[Scene geometry reasoning items]
■ ■ ■ ■ ■

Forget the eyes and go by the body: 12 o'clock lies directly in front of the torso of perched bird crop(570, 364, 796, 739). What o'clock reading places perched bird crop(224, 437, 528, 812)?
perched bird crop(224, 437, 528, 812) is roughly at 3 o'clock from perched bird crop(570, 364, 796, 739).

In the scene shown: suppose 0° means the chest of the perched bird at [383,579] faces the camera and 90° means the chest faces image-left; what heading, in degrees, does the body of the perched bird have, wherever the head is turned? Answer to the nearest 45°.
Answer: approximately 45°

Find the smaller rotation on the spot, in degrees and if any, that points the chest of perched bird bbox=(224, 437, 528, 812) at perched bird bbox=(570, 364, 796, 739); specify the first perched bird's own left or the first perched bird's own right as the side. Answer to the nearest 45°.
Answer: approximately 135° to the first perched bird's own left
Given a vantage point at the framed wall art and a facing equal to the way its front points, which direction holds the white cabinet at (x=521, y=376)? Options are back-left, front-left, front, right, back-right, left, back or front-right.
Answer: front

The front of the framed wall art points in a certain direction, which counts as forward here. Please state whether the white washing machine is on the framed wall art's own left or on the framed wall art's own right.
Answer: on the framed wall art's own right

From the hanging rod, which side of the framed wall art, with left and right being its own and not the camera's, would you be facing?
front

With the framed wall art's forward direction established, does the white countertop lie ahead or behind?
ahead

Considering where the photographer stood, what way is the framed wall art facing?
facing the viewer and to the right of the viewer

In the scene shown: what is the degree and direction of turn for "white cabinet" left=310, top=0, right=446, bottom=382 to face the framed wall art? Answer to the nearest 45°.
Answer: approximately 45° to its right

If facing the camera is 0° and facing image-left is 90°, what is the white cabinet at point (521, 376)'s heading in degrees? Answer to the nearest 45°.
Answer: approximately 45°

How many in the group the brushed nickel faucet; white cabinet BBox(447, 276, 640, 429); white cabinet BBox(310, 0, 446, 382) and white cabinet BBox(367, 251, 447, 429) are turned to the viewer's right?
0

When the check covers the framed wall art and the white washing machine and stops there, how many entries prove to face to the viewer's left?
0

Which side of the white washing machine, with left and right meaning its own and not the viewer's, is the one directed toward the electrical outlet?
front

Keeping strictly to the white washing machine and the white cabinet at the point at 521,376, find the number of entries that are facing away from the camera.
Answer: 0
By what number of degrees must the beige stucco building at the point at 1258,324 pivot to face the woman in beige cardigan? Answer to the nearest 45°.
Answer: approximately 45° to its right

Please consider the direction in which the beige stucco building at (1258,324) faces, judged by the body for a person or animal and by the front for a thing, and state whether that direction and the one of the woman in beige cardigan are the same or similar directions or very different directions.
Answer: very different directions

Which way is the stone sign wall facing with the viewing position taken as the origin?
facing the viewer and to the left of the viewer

■ ■ ■ ■ ■

=== Problem to work on ===
Return every item above word for word, with nothing changed, added, or left out.

=== Reply ===
Forget the eyes and go by the body: 12 o'clock lies directly in front of the torso of perched bird crop(570, 364, 796, 739). What o'clock reading places perched bird crop(224, 437, 528, 812)?
perched bird crop(224, 437, 528, 812) is roughly at 3 o'clock from perched bird crop(570, 364, 796, 739).

In the scene shown: suppose 0° means the chest of the perched bird at [383,579] faces the camera and 90° means the chest faces image-left; what heading, in degrees, does the body of the perched bird have, wherever the head is turned? Answer to the nearest 45°.
Answer: approximately 45°

Find the smaller rotation on the spot, in degrees and if any, that points the chest of perched bird bbox=(224, 437, 528, 812) at perched bird bbox=(570, 364, 796, 739); specify the first perched bird's own left or the first perched bird's own right as the side. Answer to the nearest 45°.
Answer: approximately 135° to the first perched bird's own left
Given a vantage point at the framed wall art and a facing equal to the way its front points, which direction holds the white cabinet at (x=521, y=376)? Options are back-left, front-left, front, right, back-right, left, back or front-right.
Answer: front

The front of the framed wall art points in a certain direction, which counts as forward here. Please state whether the white washing machine is on the framed wall art's own left or on the framed wall art's own right.
Answer: on the framed wall art's own right

From the hanging rod, which side of the framed wall art, with left and right being its own and not the camera's, would you be facing?
front

With the framed wall art's forward direction established, does the white countertop lie ahead or behind?
ahead

Considering where the photographer stood, what way is the framed wall art facing?
facing the viewer and to the right of the viewer

In the scene shown: what is the degree and direction of turn for "white cabinet" left=310, top=0, right=446, bottom=382 to face the framed wall art? Answer to the nearest 45°.
Answer: approximately 45° to its right

If facing the camera is 0° and facing image-left is 90°, what is the white cabinet at point (521, 376)'s heading in degrees? Answer to the nearest 45°.
Answer: approximately 45°

How many in the group the brushed nickel faucet; white cabinet BBox(447, 276, 640, 429); white cabinet BBox(310, 0, 446, 382) and white cabinet BBox(367, 251, 447, 429) are turned to the viewer's right?
0

When the check covers the framed wall art and the white washing machine and stops there, how many entries prove to face to the viewer's left?
0

Which side of the white washing machine, with left and right meaning its own and not the viewer's, is the one directed toward the electrical outlet?
front

Keeping strictly to the white washing machine and the white cabinet at the point at 521,376, find the number of entries that are facing away from the camera.
Answer: 0
By what number of degrees must the beige stucco building at the point at 1258,324 pivot to face the woman in beige cardigan? Answer to the nearest 45°.
Answer: approximately 45° to its right

Please consider the direction in which the beige stucco building at (1258,324) faces, judged by the body for a person or animal and by the front for a thing, and state whether that direction and the one of the woman in beige cardigan are the same or similar directions or very different directions.
Answer: very different directions

Which way is the stone sign wall facing with the viewing position taken as the origin?
facing the viewer and to the left of the viewer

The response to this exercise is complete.